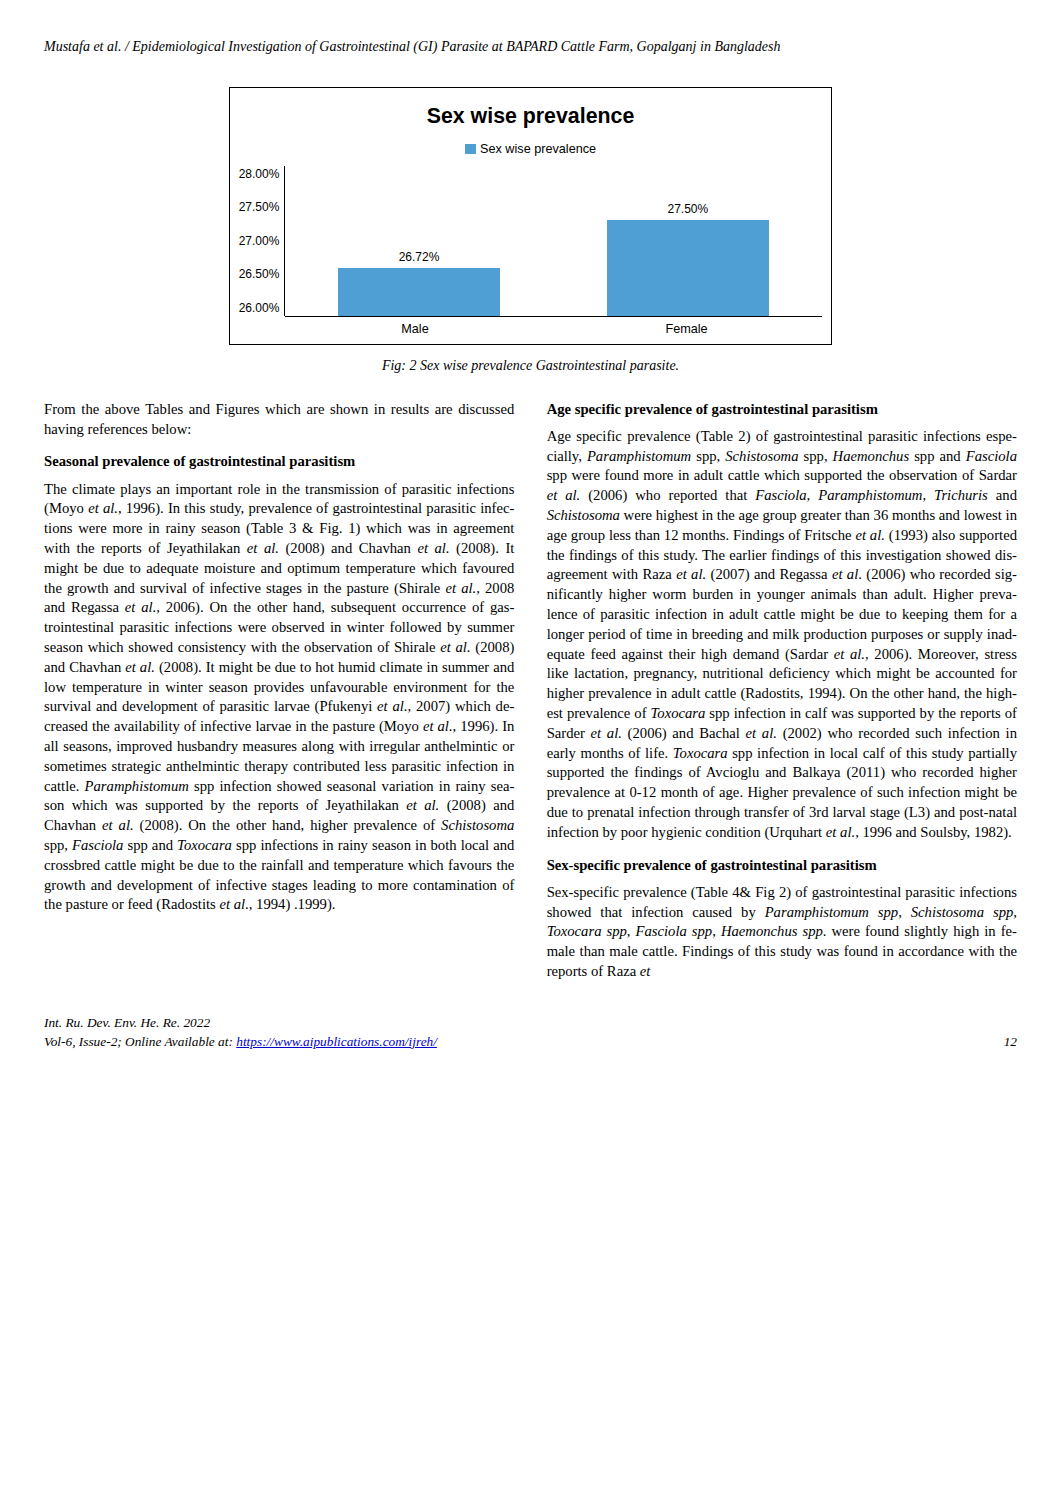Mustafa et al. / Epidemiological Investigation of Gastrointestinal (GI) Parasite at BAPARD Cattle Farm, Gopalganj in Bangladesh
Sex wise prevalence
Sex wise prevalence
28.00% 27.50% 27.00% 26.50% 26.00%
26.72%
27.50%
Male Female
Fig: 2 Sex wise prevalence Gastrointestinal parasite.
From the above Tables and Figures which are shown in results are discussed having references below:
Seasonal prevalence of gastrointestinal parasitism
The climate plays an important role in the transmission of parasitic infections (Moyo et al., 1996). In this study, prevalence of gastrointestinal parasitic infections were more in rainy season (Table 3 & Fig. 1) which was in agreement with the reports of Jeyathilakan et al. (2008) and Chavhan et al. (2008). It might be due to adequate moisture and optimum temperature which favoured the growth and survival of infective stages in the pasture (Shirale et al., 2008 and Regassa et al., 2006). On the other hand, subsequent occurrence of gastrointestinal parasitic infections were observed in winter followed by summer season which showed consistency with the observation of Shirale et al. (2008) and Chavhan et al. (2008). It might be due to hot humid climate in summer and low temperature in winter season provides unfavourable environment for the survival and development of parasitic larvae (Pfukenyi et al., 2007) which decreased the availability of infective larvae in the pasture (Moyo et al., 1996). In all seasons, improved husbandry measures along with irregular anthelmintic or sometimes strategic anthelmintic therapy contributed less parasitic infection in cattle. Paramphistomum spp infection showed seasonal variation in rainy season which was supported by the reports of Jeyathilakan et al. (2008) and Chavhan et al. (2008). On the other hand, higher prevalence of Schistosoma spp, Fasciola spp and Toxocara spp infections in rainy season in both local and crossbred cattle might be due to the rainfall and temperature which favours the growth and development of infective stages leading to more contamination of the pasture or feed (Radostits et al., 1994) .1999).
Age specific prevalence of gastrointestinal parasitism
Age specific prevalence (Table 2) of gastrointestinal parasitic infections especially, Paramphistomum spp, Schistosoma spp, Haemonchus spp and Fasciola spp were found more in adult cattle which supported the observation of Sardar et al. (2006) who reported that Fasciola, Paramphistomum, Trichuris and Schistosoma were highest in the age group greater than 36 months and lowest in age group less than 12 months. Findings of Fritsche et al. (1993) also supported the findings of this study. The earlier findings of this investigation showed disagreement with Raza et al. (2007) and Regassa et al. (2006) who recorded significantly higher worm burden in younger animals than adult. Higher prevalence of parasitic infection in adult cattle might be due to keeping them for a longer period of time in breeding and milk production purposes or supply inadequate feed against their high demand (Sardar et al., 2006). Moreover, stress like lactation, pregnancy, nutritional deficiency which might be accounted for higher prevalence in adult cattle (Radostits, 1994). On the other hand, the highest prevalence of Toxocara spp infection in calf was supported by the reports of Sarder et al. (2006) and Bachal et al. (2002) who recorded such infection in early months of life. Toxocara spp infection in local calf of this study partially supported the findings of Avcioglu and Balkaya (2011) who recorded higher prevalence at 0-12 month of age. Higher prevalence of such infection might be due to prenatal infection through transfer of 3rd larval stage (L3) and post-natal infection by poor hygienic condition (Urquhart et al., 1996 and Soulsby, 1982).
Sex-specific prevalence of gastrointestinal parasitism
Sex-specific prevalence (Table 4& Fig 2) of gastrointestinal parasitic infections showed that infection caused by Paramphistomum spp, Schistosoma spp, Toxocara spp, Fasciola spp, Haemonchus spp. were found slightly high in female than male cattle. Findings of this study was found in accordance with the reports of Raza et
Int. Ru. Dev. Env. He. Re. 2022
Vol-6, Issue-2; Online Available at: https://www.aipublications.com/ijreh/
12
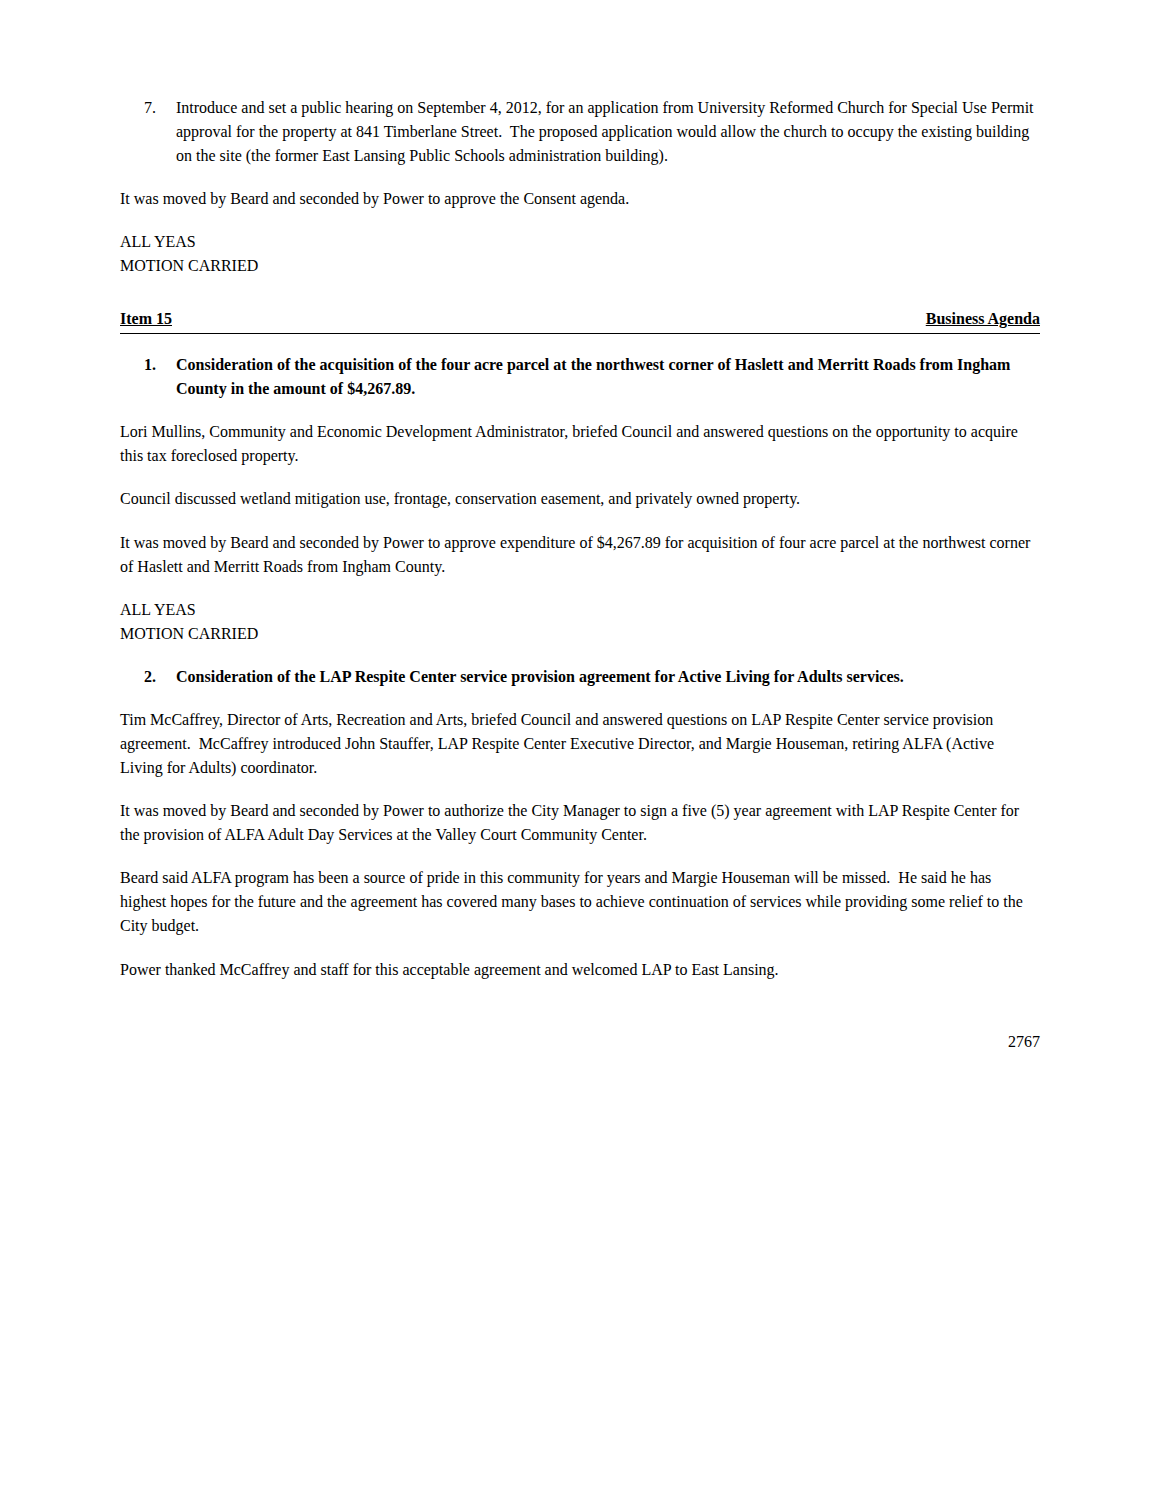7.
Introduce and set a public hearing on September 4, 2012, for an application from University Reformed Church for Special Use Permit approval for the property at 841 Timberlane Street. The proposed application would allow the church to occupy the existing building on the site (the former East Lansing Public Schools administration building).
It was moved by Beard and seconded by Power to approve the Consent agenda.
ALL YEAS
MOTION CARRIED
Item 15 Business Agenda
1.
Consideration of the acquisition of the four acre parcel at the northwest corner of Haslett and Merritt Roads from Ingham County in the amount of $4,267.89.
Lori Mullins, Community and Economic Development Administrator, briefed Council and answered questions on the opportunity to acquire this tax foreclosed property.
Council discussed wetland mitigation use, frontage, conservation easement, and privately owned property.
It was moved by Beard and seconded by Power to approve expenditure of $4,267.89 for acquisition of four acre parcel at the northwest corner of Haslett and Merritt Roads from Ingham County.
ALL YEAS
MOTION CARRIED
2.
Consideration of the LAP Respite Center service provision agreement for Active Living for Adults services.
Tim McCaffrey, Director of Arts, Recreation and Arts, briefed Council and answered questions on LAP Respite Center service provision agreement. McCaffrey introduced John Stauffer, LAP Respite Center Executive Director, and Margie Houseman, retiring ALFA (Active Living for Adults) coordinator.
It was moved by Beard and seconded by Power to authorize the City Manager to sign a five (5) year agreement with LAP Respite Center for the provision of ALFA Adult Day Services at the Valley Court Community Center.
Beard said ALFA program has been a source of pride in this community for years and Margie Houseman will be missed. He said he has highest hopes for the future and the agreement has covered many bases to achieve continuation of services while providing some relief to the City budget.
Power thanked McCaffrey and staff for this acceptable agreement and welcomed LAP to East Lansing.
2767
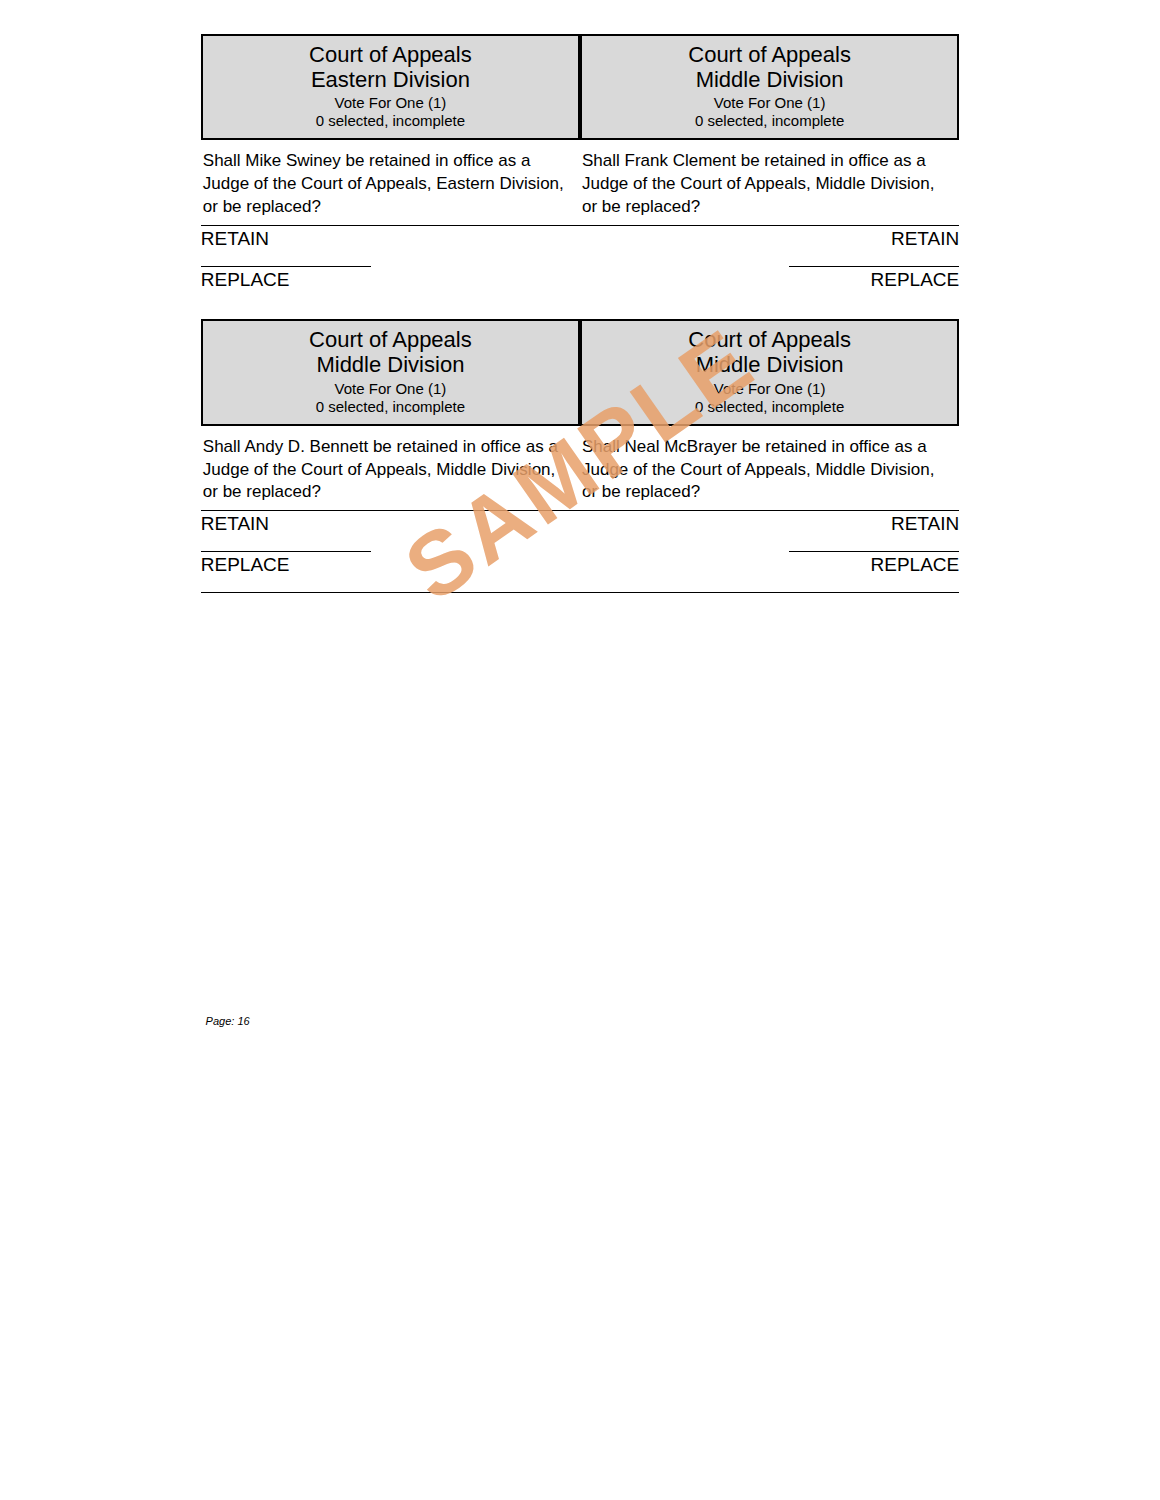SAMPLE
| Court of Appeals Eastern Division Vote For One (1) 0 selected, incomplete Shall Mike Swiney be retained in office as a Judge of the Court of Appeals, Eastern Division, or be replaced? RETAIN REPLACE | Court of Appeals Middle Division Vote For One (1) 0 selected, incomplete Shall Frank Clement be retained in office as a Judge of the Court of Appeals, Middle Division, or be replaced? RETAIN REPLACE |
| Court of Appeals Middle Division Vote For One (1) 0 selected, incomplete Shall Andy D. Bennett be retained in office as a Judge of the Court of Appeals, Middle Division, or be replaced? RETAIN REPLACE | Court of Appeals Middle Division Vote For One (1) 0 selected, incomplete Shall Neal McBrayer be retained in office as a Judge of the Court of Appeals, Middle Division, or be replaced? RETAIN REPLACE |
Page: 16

------------------------------------

* Try it
Copy exactly the lines running from the beginning of the listing through the line that has "Seasonal prevalence of". Drop the pictures.

* Your response
Mustafa et al. / Epidemiological Investigation of Gastrointestinal (GI) Parasite at BAPARD Cattle Farm, Gopalganj in Bangladesh
Sex wise prevalence
Sex wise prevalence
28.00% 27.50% 27.00% 26.50% 26.00%
26.72%
27.50%
Male Female
Fig: 2 Sex wise prevalence Gastrointestinal parasite.
From the above Tables and Figures which are shown in results are discussed having references below:
Seasonal prevalence of gastrointestinal parasitism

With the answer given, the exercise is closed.